#ubuntu-s390x 2017-11-02
<cpaelzer> jfh: xnox: hey have you seen this on artful: http://paste.ubuntu.com/25871628/ ?
<cpaelzer> I'm on a rather old kernel 4.11 in Artful, so I reboot now
<cpaelzer> it might all be solved for ages but I wanted to ask to be sure
<xnox> cpaelzer, not sure. Is this lpar, z/vm, or kvm?
<cpaelzer> usually I remember ASCE differences with KVM, but this seems to pop up every now and then without a guest running
<cpaelzer> in lpar
<xnox> cpaelzer, are crypto CPACF (?!) instructions enabled in the HMC? and yeah 4.11 is not supported, so do check if you can reproduce with final kernels (4.13?)
<cpaelzer> I'll keep the dmesg up after the reboot is complete and IFF it shows again with the most recent kernel I'll file a bug
<cpaelzer> xnox: as you see I'm already on repro with 4.13
<cpaelzer> :-)
<cpaelzer> why would cpacf matter in this case, but well I can check
<jfh> cpaelzer: well, there are customer w/o CPACF (even if not many), so that should not be required ...
<cpaelzer> I'm on the default with both cpacf checkboxes set
<cpaelzer> the error is on a wrong ASCE which I only would connect with KVM - remember the old home/secondary setting
<cpaelzer> but as I said no guests required
<jfh> ^but didn't saw that so far - tried CDK on s390x on a artful machine last week which is causing heavy load and didn't came across this so far ...
<cpaelzer> I have another one on 4.13.0-16-generic without this issue
<jfh> cpaelzer: which LPAR are you using?
<cpaelzer> so lets assume it was just the too old kernel for now
<cpaelzer> s1lp5
<jfh> cpaelzer: settings look good ... (anyway, if you want to check if the system is really able to use CPACF just install libica-utils and run icainfo - but looks like 4.13 is fine anyway ...)

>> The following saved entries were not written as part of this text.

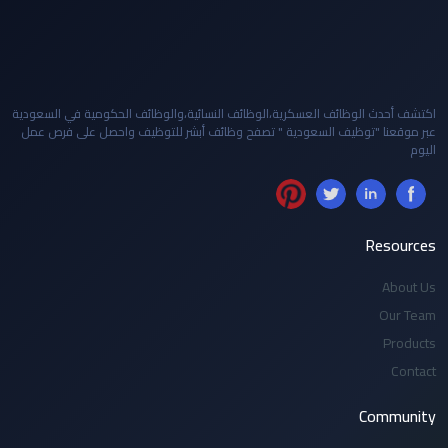
اكتشف أحدث الوظائف العسكرية،الوظائف النسائية،والوظائف الحكومية في السعودية
عبر موقعنا "توظيف السعودية " تصفح وظائف أبشر للتوظيف واحصل على فرص عمل
اليوم
Resources
About Us
Our Team
Products
Contact
Community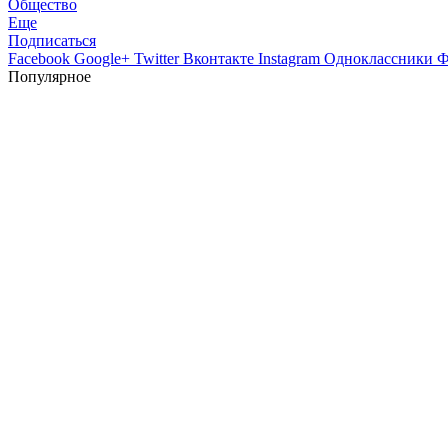
Общество
Еще
Подписаться
Facebook
Google+
Twitter
Вконтакте
Instagram
Одноклассники
Ф
Популярное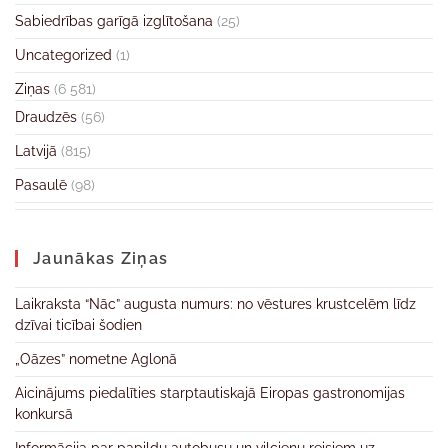
Sabiedrības garīgā izglītošana
(25)
Uncategorized
(1)
Ziņas
(6 581)
Draudzēs
(56)
Latvijā
(815)
Pasaulē
(98)
Jaunākas Ziņas
Laikraksta “Nāc” augusta numurs: no vēstures krustcelēm līdz
dzīvai ticībai šodien
„Oāzes” nometne Aglonā
Aicinājums piedalīties starptautiskajā Eiropas gastronomijas
konkursā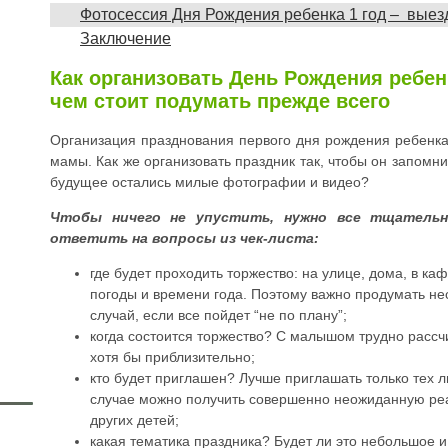
Фотосессия Дня Рождения ребенка 1 год – выез
Заключение
Как организовать День Рождения ребенк
чем стоит подумать прежде всего
Организация празднования первого дня рождения ребенка
мамы. Как же организовать праздник так, чтобы он запом
будущее остались милые фотографии и видео?
Чтобы ничего не упустить, нужно все тщательн
ответить на вопросы из чек-листа:
где будет проходить торжество: на улице, дома, в ка
погоды и времени года. Поэтому важно продумать нес
случай, если все пойдет “не по плану”;
когда состоится торжество? С малышом трудно рассч
хотя бы приблизительно;
кто будет приглашен? Лучше приглашать только тех л
случае можно получить совершенно неожиданную ре
других детей;
какая тематика праздника? Будет ли это небольшое 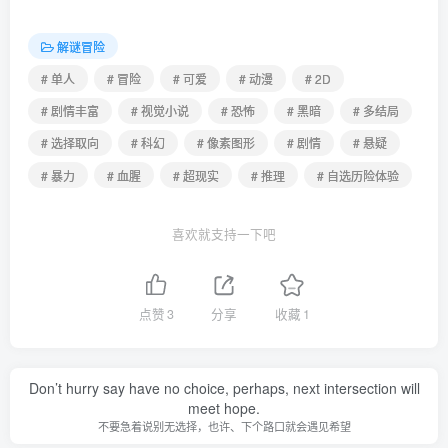
解谜冒险
# 单人
# 冒险
# 可爱
# 动漫
# 2D
# 剧情丰富
# 视觉小说
# 恐怖
# 黑暗
# 多结局
# 选择取向
# 科幻
# 像素图形
# 剧情
# 悬疑
# 暴力
# 血腥
# 超现实
# 推理
# 自选历险体验
喜欢就支持一下吧
点赞
3
分享
收藏
1
Don’t hurry say have no choice, perhaps, next intersection will
meet hope.
不要急着说别无选择，也许、下个路口就会遇见希望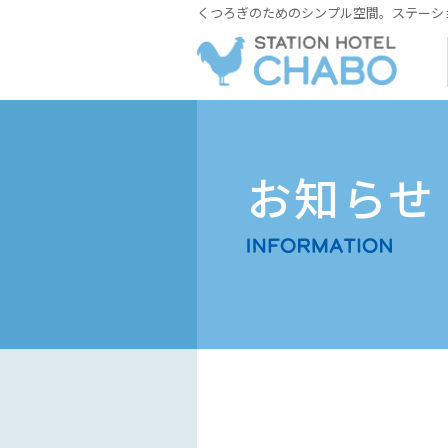
くつろぎのためのシンプル空間。ステーシ
お知らせ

<cpaelzer> I never asked about cpacf, just referred to xnox question
<cpaelzer> but thanks for the double check jfh
<cpaelzer> and in any case this dmesg entry might still look known to e.g. hca - any known issue Heiko?
<hca> cpaelzer: that looks like a branch into nowhere-land ... if you would happen to know what was mapped at 0x3ff817064e0 then that might give you an idea
<hca> but this doesn't have to do anything with cpacf and/or kvm
<cpaelzer> hca: I don't know what was around that addr
<cpaelzer> hca: thanks for confirming my thoughts on what is not related
<cpaelzer> hca: if it happens again I'll look at the addr
<cpaelzer> hca: always gpr14 to look at?
<cpaelzer> need to find my old docs what usually is in 14
<hca> is this included in your kernel: https://bugs.launchpad.net/ubuntu/+source/linux/+bug/1708399
<hca> ?
<ubottu> Launchpad bug 1708399 in linux (Ubuntu Zesty) "kernel panic -not syncing: Fatal exception: panic_on_oops" [High,Fix released]
<cpaelzer> yes that would have been in
<cpaelzer> on the kernel I had
<cpaelzer> I really think this was just an too-old-non-released-kernel issue, don't spend too much cycles on it if it is not "ah that is Foo"
<hca> cpaelzer: gpr14 contains the return address if a function gets called
<cpaelzer> I found my  old s390x ELF spec pdf in the meantime
<cpaelzer> thanks
#ubuntu-s390x 2017-11-03
<borntraeger> do the cloud images have a default password for console login? "ubuntu" + "passw0rd" was documented some years ago, but this does not work when running the artful cloud image on kvm on z
<jfh> borntraeger: you may use smoser's script here to set a user and pw: http://bazaar.launchpad.net/~smoser/+junk/backdoor-image/view/head:/backdoor-image
<borntraeger> jfh, but that implies that the image "as-is" has no way to login via the hardware console. correct?
<jfh> borntraeger: well, looks like - the primary idea was to be used in an OpenStack context with keys ...